China’s reception of US President Barack Obama has turned quite a few heads. Things went haywire as soon as the Air Force One landed in Hangzhou, site of the G20 summit.
The first sign of trouble: there was no staircase for Obama to exit the plane and descend on the red carpet. So, the President was prompted to use an alternative exit.
As it always does, the US military had flown in a set of rolling air stairs for Obama to come down and even sealed Chinese approval to use it. But, however, on his arrival, the Chinese suddenly backed out.
On the tarmac, a quarrel broke out between a presidential aide and a Chinese official who demanded the journalists travelling with Obama be prohibited from getting anywhere near him. It was a breach of the tradition observed whenever the American president arrives in a foreign place.
When the White House official insisted the U.S. would set the rules for its own leader, her Chinese counterpart shot back.
“This is our country!

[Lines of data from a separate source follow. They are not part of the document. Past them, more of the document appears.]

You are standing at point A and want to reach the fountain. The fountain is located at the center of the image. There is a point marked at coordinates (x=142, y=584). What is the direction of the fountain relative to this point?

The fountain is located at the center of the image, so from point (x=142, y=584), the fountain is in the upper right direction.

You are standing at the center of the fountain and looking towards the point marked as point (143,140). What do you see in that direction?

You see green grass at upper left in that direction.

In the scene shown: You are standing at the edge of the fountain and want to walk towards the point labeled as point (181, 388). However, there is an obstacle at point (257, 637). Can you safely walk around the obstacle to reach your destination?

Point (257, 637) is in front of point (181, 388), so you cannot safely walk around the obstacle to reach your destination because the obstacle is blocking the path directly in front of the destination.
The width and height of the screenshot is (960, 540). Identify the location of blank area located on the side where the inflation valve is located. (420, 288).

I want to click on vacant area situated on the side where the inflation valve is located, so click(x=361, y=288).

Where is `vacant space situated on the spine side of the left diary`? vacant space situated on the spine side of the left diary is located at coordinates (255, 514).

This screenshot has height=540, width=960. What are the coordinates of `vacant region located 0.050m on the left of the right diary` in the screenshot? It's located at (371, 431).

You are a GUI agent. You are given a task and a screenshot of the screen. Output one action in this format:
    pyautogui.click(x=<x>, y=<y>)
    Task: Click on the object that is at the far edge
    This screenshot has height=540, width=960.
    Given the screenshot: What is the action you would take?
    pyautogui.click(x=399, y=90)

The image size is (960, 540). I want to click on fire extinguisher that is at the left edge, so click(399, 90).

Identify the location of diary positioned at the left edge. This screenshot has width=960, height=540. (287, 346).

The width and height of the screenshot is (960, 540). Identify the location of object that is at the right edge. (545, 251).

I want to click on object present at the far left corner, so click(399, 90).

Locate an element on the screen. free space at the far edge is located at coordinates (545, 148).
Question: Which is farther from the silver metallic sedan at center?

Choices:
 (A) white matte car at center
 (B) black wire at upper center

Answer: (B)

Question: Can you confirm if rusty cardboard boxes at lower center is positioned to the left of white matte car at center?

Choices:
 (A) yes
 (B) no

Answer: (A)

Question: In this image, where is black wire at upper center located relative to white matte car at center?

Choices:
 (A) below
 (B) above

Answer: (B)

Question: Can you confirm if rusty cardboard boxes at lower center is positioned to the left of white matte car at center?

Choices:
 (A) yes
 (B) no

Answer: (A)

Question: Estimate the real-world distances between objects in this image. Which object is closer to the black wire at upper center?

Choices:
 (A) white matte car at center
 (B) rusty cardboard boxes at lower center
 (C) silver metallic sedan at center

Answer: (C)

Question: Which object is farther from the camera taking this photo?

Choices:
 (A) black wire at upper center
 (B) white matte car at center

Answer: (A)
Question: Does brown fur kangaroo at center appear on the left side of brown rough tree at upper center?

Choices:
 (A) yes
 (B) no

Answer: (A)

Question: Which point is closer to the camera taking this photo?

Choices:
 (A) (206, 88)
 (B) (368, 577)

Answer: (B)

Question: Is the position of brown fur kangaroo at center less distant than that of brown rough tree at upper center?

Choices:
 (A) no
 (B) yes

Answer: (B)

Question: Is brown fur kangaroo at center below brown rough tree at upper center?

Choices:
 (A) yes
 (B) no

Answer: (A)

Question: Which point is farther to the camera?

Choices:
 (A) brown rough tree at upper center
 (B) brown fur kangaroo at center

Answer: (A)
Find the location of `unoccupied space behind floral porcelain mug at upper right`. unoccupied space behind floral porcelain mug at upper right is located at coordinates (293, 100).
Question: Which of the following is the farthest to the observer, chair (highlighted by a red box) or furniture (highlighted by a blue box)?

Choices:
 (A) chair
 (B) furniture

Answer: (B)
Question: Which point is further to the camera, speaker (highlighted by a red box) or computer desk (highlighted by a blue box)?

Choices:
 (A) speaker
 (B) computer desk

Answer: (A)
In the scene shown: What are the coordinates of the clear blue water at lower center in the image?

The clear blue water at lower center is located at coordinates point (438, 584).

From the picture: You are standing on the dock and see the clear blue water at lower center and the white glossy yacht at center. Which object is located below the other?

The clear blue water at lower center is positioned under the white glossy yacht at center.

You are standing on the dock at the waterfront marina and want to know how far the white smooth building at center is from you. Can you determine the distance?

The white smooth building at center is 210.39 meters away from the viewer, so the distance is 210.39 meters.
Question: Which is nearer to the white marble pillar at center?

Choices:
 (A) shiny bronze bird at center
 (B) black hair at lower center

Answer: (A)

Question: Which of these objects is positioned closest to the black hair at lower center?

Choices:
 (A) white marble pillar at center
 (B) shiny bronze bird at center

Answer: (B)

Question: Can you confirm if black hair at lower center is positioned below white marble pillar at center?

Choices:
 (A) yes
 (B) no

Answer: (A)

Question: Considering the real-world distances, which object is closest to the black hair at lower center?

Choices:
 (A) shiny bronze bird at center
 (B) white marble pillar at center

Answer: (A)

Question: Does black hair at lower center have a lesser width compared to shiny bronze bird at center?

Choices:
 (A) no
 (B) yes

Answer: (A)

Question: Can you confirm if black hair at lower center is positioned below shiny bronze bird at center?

This is our airport!” the Chinese official yelled.
Government official was not happy that reporters were under the wing of AF1. WH press aide would not back down. pic.twitter.com/C3JRVIe37K— Roberta Rampton (@robertarampton) September 3, 2016
Now, the economic summit has reached its conclusion and all the leaders of the nations who participated in it, including Obama, have flown back.
However, China and US do not seem to have moved past the fiasco and are blaming each other.
China has levelled the responsibility on US for the incident.
"I think if only the American group had respected the working arrangements first made with China then this wouldn't have occurred," Hua Chunying, Foreign Ministry Spokeswoman, told media.
"You saw that all the other country leaders all used the stairs that China provided. So why was it only the United States that didn't? These were the stairs the United States requested," she said.
On the other hand, Obama downplayed the entire fiasco saying he isn’t one of those who leave his/her values behind.
Adding to the ruckus at the airport, a Chinese official also tried to keep Obama’s national security adviser, Susan Rice, away from her boss.
Rice seemed less than amused by the incident when asked about it by a reporter.
“They did things that weren’t anticipated,” she said.
Later, two Chinese officials — one working to assist the American delegation — had to be physically separated after trying to hit each other outside an event.